- **Work request**: Each line of the listing where the string "street" appears is to be identified and copied.

- **The input**:

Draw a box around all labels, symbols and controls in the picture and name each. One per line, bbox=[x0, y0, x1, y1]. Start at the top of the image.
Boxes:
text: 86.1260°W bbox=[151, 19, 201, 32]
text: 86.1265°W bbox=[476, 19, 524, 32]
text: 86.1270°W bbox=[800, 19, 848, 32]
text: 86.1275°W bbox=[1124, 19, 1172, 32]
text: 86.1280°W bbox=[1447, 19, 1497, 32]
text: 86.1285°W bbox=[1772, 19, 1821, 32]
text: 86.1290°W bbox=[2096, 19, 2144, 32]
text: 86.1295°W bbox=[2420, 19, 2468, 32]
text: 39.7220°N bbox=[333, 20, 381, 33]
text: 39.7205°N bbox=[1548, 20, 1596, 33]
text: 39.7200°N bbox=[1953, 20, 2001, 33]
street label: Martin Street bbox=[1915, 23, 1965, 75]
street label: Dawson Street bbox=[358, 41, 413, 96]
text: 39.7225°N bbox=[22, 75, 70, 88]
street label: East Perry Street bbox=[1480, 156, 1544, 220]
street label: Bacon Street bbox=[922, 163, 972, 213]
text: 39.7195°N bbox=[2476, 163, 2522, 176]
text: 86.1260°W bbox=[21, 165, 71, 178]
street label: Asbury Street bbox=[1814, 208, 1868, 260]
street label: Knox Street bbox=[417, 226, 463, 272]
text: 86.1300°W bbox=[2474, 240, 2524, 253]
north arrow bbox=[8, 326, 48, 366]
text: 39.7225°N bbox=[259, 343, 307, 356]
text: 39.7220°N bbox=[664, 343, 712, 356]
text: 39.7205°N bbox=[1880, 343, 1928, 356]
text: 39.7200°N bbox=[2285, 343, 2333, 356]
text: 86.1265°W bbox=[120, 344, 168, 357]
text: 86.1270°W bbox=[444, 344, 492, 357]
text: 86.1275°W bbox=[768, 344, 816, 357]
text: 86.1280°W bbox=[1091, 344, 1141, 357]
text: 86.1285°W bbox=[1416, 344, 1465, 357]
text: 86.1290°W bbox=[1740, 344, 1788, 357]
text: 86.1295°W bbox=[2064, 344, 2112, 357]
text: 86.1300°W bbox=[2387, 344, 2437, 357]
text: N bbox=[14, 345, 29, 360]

- **Exercise response**:
street label: Martin Street bbox=[1915, 23, 1965, 75]
street label: Dawson Street bbox=[358, 41, 413, 96]
street label: East Perry Street bbox=[1480, 156, 1544, 220]
street label: Bacon Street bbox=[922, 163, 972, 213]
street label: Asbury Street bbox=[1814, 208, 1868, 260]
street label: Knox Street bbox=[417, 226, 463, 272]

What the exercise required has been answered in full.